What to do:
1) In the art review, what subtitle does Jasmine Thomas-Girvan's show Dreaming Backwards carry?
2) Extend the art review on Carnival bats and Jasmine Thomas-Girvan's work, picking up right after its final sentence.

Reading text:
Detail from Jasmine Thomas-Girvan's It's Definitely Not a Rose Garden, the Red is the Preferred Scent
SOMETIMES filmmakers shoot scenes backwards in order to give them a dream-like quality. Other times, something might be filmed backwards to achieve a special effect. A falling house was filmed in slow motion and the footage put in reverse in The Wizard of Oz.

Jasmine Thomas-Girvan’s latest show, Dreaming Backwards, makes us time travel. The show is an incantation. Walls of the gallery space are plastered with poems. The room is full, too full. There is little space to be vacant. This is both a curse and a blessing. There is something frenetic in the assault on the senses, the layers of surrealism, the poetry of the elegant forms. The exhibition’s subtitle, The Magic of Breaking the Spell, is appropriate.

What happens to time in dreams? Does it exist within that space? What does it mean to dream backwards? Is it like a film being played in reverse? And if so, is dreaming backwards not a form of moving forward?

The solidity of these objects belie the portals they open to history. Amid these dazzling objects, there are problems and questions. Writer Sharon Millar points to “the human cost beneath the belly of beauty, below the belly of civility.” But the artist takes us back, like a filmmaker might, in order to take us forward. That blood-red resin on the floor is the same blood, spilled centuries ago, now being spilled on the streets of our Caribbean cities. How to break the spell?


Dreaming Backwards
Y Art Gallery
26 Taylor Street
Port of Spain


Back to bat

Embah's Bat, 2015, mixed media


Look up, and you see things flying 
Between the day and the night

      -DH Lawrence, ‘Bat’


THE BLUE devil is nothing without someone to terrorize. Take the audience away, and that menacing flame has little purpose. But this is not the case with the bat. Of all the Carnival characters, it is the one you can imagine standing in splendor on an empty street.

Ashraph’s Bat Show also reminds us how the details make a difference. For example, change the footwear on the bat, and you have an entirely different creature altogether. Consider Jackie Hinkson’s drawings showing the bat wearing office shoes (as they once did) before going barefoot.

Data section:
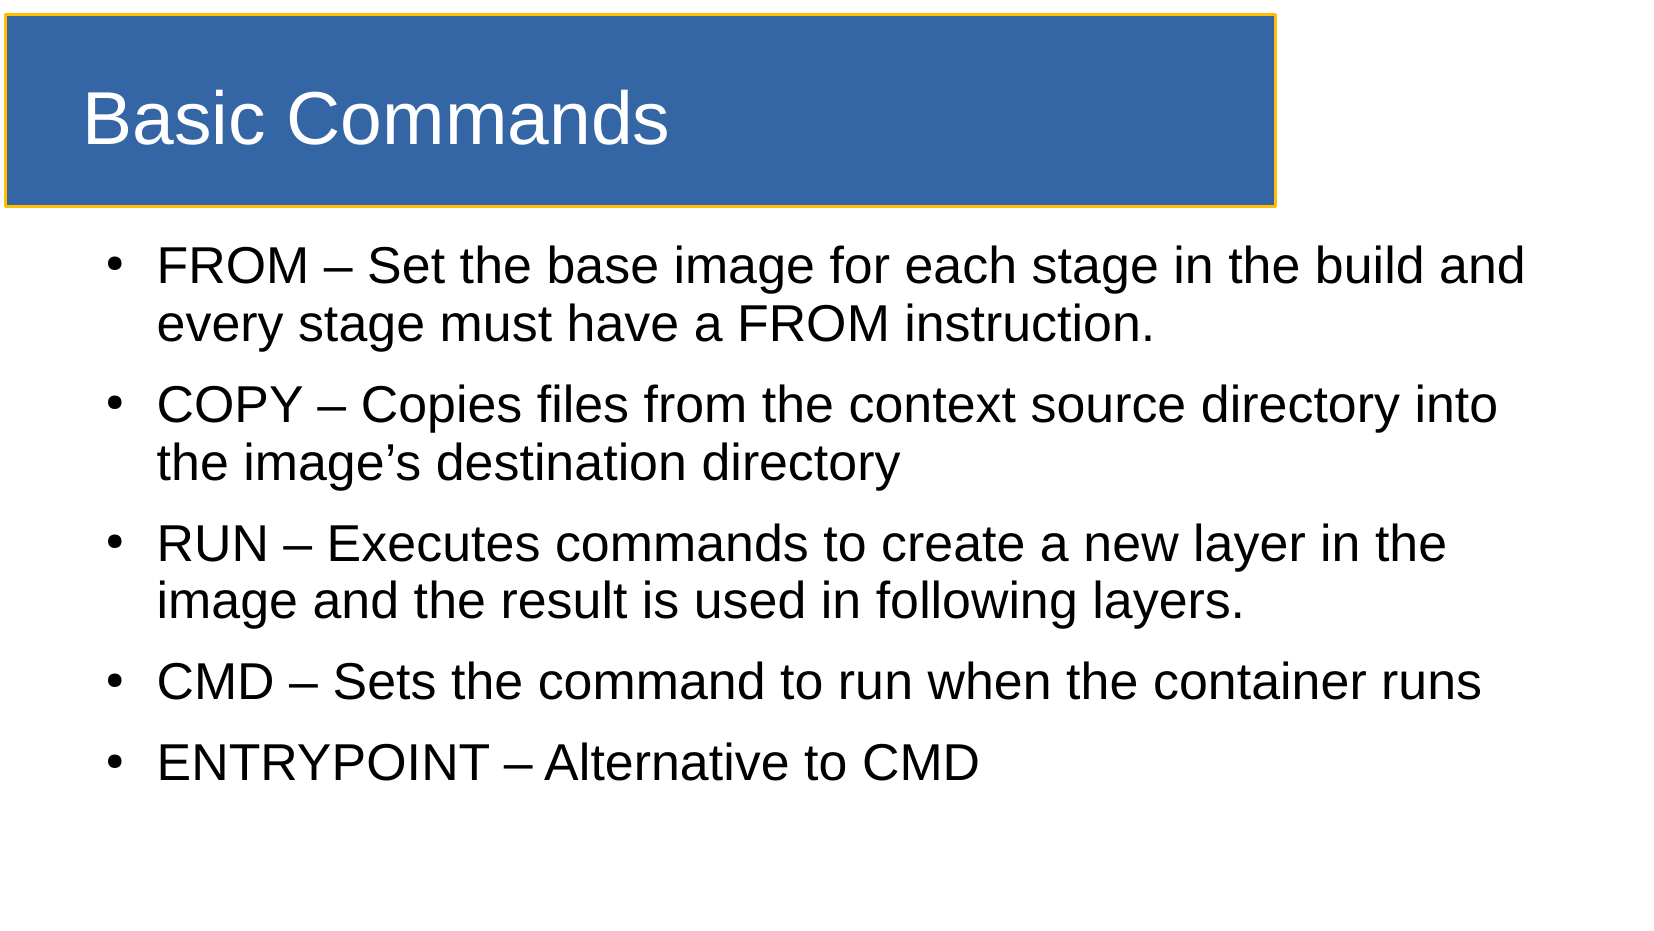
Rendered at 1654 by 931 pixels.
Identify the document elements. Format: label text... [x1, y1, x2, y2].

Task results:
1) The Magic of Breaking the Spell

2)
Jackie Hinkson, 2016, indian ink

Peter Minshall, once described the bat as, “the most kinetic and alive of all traditional forms. I took him apart and put him back together again, and tried to find out how to make the cloth dance.” He also stated:
The Bat was right for the ‘50s, he’s quaint now because his competition really is Darth Vader. Today it’s movies, television. So we have to learn what the Bat or Robber teaches us – about dancing the mas, about mobility – and not just re-create them, but find their contemporary equivalents. 
(from Carnival: Culture in Action: the Trinidad Experience, pp. 116-117)
The pieces assembled for Bat Show give us the bat in various guises.

Hinkson’s ink drawings show us the bat as though in private moments, rehearsing. Adele Todd stitches bits of bat wings to linen. The late Embah’s bat objects perch like guinea owls in a corner. Peter Doig transfigures them into costumed men. (In Morning, Paramin, Derek Walcott pens a poem in response to Doig’s earlier Man Dressed as Bat (Night), 2008.) In another corner, Che Lovelace paints a poem of movement. Ashraph gives us bat studies with the bat’s watery, sensuous wings enclosing glittery bellies. There is a painting by Leo Basso, Bats dancing in the streets, which disrupts our perspective. An entire avenue is warped. The bats take over.

But it is Paul Kain who paints a bat on the prowl, in the middle of a disco. We can see this bat on the dancefloor: he needs no audience, though we are glad to fall beneath his gaze.



Bat Show
The Frame Shop, Woodbrook.
Closes Saturday.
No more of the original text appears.